For “small” values of $$x$$, the contributions of higher order terms (those containing $$x^2$$, $$x^3$$, …) are minuscule. Therefore, in this case, the approximation $$\exp(x) \simeq 1 + x$$ holds. Similarly, if we take a look at $$\exp(\lambda x)$$, where the constant $$\lambda$$ tunes the growth rate, its Maclaurin series is:

$\exp(\lambda x) = 1 + \lambda x + \underbrace{\frac{1}{2}\lambda^2 x^2 + \frac{1}{6}\lambda^3 x^3 + \ldots}_{\text{Negligible for } \lambda\ll 1\text{ and small } x }$

Depending on the value of $$\lambda$$, the exponential function may trick us, for an extended period of time, into thinking that it’s linear. In the following image you may see how for different values of $$\lambda < 1$$, the respective functions hide their exponential nature for longer time (for larger values of $$x$$).

Another example of an exponential change, that may span a very large amount of time, is the radioactive decay of Uranium-238. U-238 is the most common isotope of uranium found in nature and has a half-life of ~4.5 billion years. This means that the quantity of U-238 you have, will be reduced to its half after ~4.5 billion years. The mathematical formula describing this physical process is given by:

$N(t) = N_0 \exp(-\lambda t)$

Where $$t$$ is the elapsed time, $$N_0$$ is the initial quantity of the radioactive material (the material at $$t=0$$), $$\lambda$$ is the decay parameter (affecting how fast or slow the process is) and $$N(t)$$ is the quantity after time $$t$$ has elapsed. For U-238 the decay constant $$\lambda$$ is approximately equal to $$1.54 \times 10^{-10} \text{year}^{-1}$$.

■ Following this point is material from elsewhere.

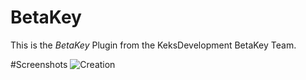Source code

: # BetaKey
  This is the *BetaKey* Plugin from the KeksDevelopment BetaKey Team.

  #Screenshots
    ![Creation](https://cdn.discordapp.com/attachments/805482129144152084/805759395576545280/Screenshot_20210201-121856.png)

#### Misconception 2: Exponential is “faster” than geometric

The difference between an exponential function and a geometric sequence is that the first takes continuous values, whereas the latter discrete. It doesn’t have anything to do with the rate of change.

#### Misconception 3: The cumulative number of cases may be exponential, but the daily number of cases need not be exponential.

Let us assume that the cumulative number of cases up until time $$t$$ is given by the exponential formula: $$\text{cum}(t) = \exp(t)$$. Then, the number of daily cases at time $$t$$ can be calculated via the following logic:

\begin{align*} \text{cum}(t) = \exp(t) \Rightarrow \text{daily}(t) &= \text{cum}(t)-\text{cum}(t-1)\\ &= \exp(t) - \exp(t-1)\\ &= e^t \left(1 - \frac{1}{e}\right) = a e^t \end{align*}

So, the number of daily new cases is given by an exponential form as well. You can’t have exponentially increasing cumulative number of cases, without having exponential daily new cases.